阅读选段:
%%

她还是个年少春衫薄的小姑娘,眼里心里,看到的不是蒹葭苍苍,不是窈窕淑女,而是家国天下。这份雅致深远的格局,怎能不让人拍手称赞?
谢家的子弟那么多,为什么谢道韫格外出彩呢?
因为天赋加上勤奋,终能一鸣惊人。
或许有人要说,生得好、学得好有什么用?都不如嫁得好,因为婚姻才是一个女人最后的归宿,决定她能否幸福的不是家世和才学,而是一个优质男人。真的是这样吗?
谢道韫嫁得也好。
如果东晋只能留下两个名字,除了谢安之外,便只能是王羲之了。旧时王谢,在所有的名门世家中,唯有王家足以和谢家匹配,再没有其他家族能够和他们比肩。

%%

任务要求:
从上面写谢道韫的选段最后一句之后接着往下续写。

原始资料:
%%

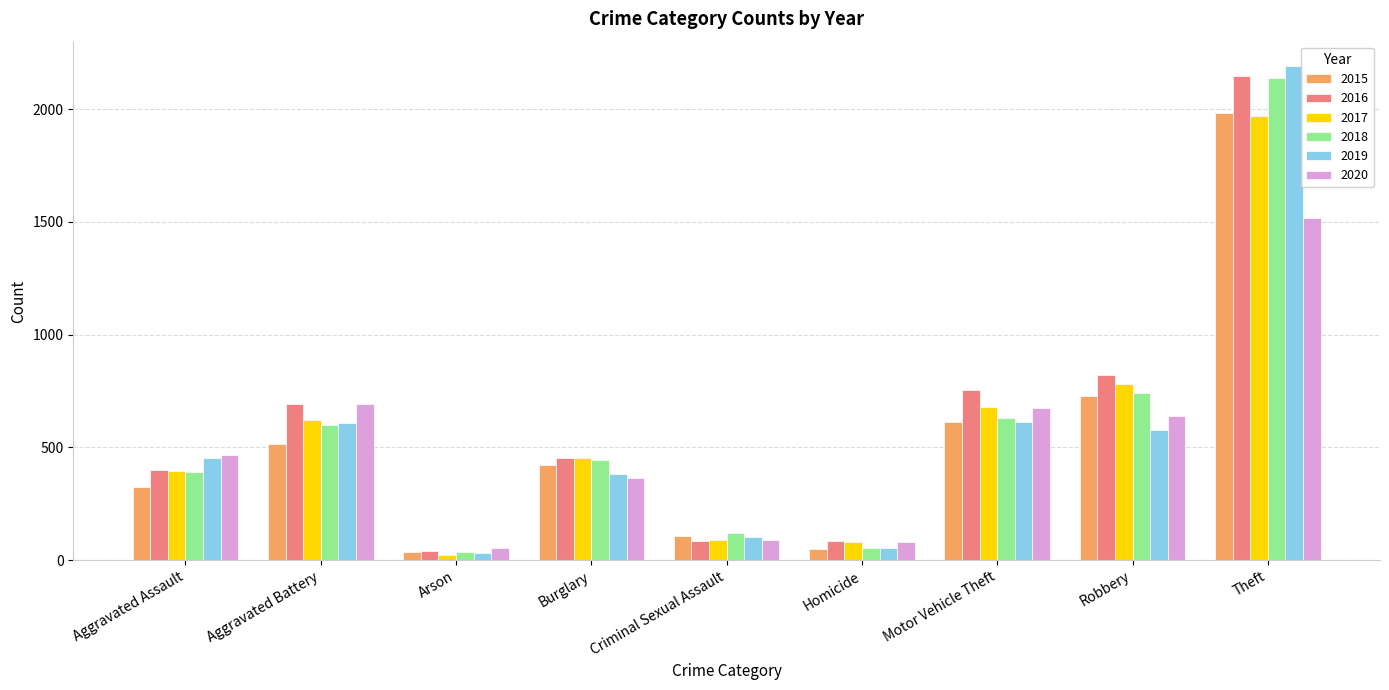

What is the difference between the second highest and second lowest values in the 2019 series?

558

%%

作答:
作为谢家最出色的姑娘,谢道韫的夫婿是谢安亲自挑选的,挑来挑去,挑中了王凝之。王凝之是大书法家王羲之的第二个儿子,写得一手好书法,做过江州刺史、左将军,公子之贵,莫过于此。
可是,谢道韫并不幸福。
她生在最有名的世家,有个最有名的叔叔,还嫁了个最有名的婆家,但她没有享受到顺心如意的生活。
有一次,谢道韫回娘家,谢安问她:“凝之是王羲之的儿子,才貌也不错,你为什么不喜欢呢?”她毫不客气地回答:“不意天壤之中,乃有王郎!”
我没想到,天底下还有王凝之这样的人。
王凝之真的很差吗?当然不,但他和谢道韫是完全不同的人。她爱好辩论,他为人老实;她志趣远大,他性情平庸;她胸怀慷慨,他木讷迂腐;她喜欢辞赋,常常舞文弄墨,而他却痴迷于五斗米教,一心问道,不理俗务。
一个光芒四射的女人,被拖入一段泥潭似的婚姻,能怎么办呢?如虎落平阳,如凰鸟折翼,如池鱼离水。很多女人或许就这么继续挨着、忍着、痛着,因为她们各有情由,因为婚姻的开始和结束都牵系太多。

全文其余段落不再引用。